- GIVEN PASSAGE -
● ● ● ● ●

Once we realize God leaves no room for confusion on just how important justice, mercy, and caring for the poor are, we become responsible. We can no longer claim ignorance or inexperience. We have to respond. We choose to turn a blind eye or we muster some imperfect courage to move toward it all, but one way or another, we respond.
Maybe this is all new for you. If so, start here. If there's something stirring in you to know more, to do more, or to just keep trying to figure it all out, these resources are for you!
Things to Watch
Stories Still Breathing - These collections of short films will absolutely alter your perspective and understanding of those living on the streets. You will never be the same. Be sure to watch the Dignum Memoria and SSB: The Series collections.
Tim Keller: Generous Justice - If you are like me, and somehow missed the undeniable theme of justice and caring for the poor in Scripture most of your life, please take time to watch Tim Keller explain God's heart for justice and what it means for us.

● ● ● ● ●

- SUPPLIED DATA -
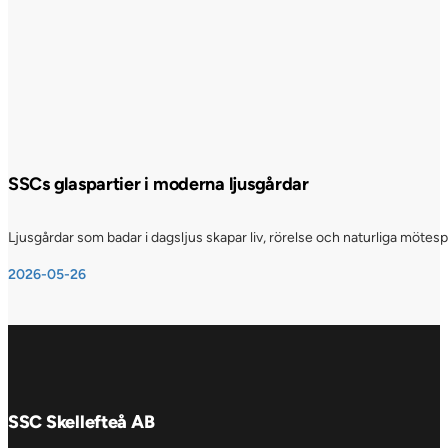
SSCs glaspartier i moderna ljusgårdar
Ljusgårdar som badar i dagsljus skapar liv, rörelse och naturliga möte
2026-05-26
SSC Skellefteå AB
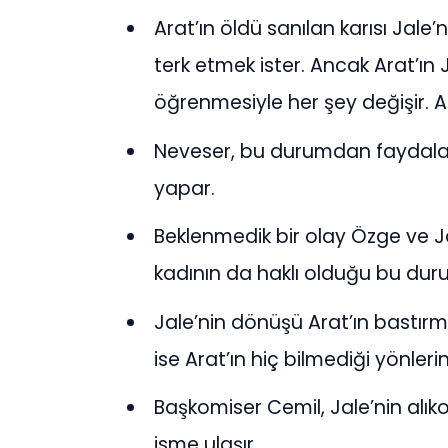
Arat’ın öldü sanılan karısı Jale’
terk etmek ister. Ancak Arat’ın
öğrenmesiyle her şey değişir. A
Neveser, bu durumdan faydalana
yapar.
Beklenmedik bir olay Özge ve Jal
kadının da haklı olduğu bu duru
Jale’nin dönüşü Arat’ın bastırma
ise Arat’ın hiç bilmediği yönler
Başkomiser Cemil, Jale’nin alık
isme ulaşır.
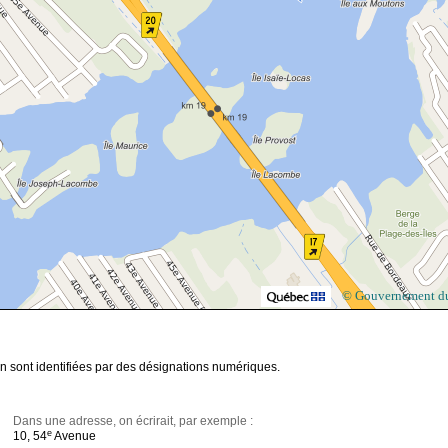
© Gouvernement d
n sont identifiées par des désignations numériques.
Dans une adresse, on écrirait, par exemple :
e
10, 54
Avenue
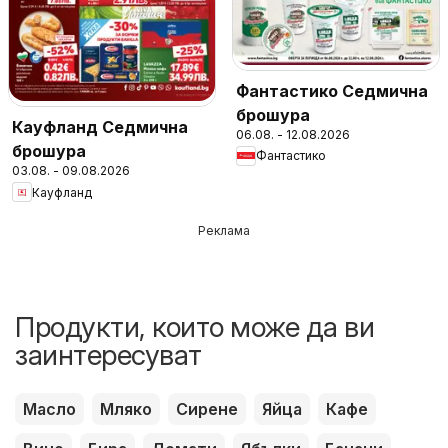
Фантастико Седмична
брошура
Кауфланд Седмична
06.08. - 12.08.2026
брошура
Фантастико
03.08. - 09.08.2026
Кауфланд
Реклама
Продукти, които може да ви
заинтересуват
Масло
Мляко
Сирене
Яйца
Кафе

● ● ● ● ●

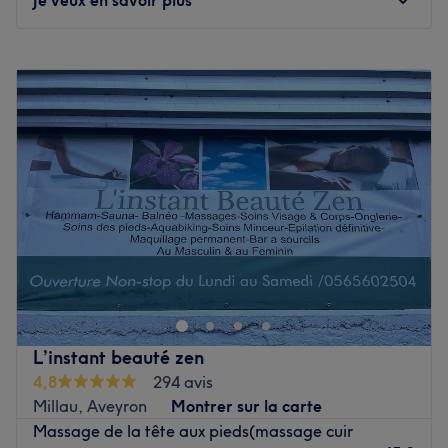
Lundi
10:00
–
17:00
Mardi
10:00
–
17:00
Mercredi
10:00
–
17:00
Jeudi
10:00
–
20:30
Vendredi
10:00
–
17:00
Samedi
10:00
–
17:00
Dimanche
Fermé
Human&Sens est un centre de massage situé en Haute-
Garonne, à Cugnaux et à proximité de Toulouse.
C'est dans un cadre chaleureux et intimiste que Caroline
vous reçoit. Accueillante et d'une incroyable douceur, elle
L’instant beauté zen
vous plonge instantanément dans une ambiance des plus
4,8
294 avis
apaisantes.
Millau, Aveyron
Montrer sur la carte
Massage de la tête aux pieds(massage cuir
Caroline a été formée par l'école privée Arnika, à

● ● ● ● ●

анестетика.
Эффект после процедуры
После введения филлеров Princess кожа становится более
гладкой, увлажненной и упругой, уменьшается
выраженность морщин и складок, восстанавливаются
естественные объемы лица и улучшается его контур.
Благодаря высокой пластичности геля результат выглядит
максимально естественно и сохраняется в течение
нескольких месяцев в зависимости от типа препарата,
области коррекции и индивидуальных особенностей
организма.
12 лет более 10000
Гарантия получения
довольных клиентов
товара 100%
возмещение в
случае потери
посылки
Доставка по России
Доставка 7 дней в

● ● ● ● ●

- YOUR TASKS -
a – In the page on justice and caring for the poor, what are all the titles of films, talks, or film collections it names?
b – Pick up the page on justice and caring for the poor right after its last sentence and write the next part.

- ANSWERS BY TASK -
a – Stories Still Breathing; Dignum Memoria; SSB: The Series; Tim Keller: Generous Justice

b –
TED Talk - Gary Haugen: The Hidden Reason for Poverty the World Needs to Address Now - Gary Haugen is a civil rights lawyer and founder of International Justice Mission. Gary and IJM are leading the fight of the global epidemic of violence and injustice against the poor. There are more people living in slavery today than ever before in history. To fully understand the urgency of the fight for justice and the needs of the poor, we need to know what is going on globally.
Tent City, U.S.A. - An impactful documentary of Nashville's former Tent City. This documentary impacted me so deeply by giving poverty and homelessness a name and a story, I had my staff watch it during our annual staff retreat two years ago.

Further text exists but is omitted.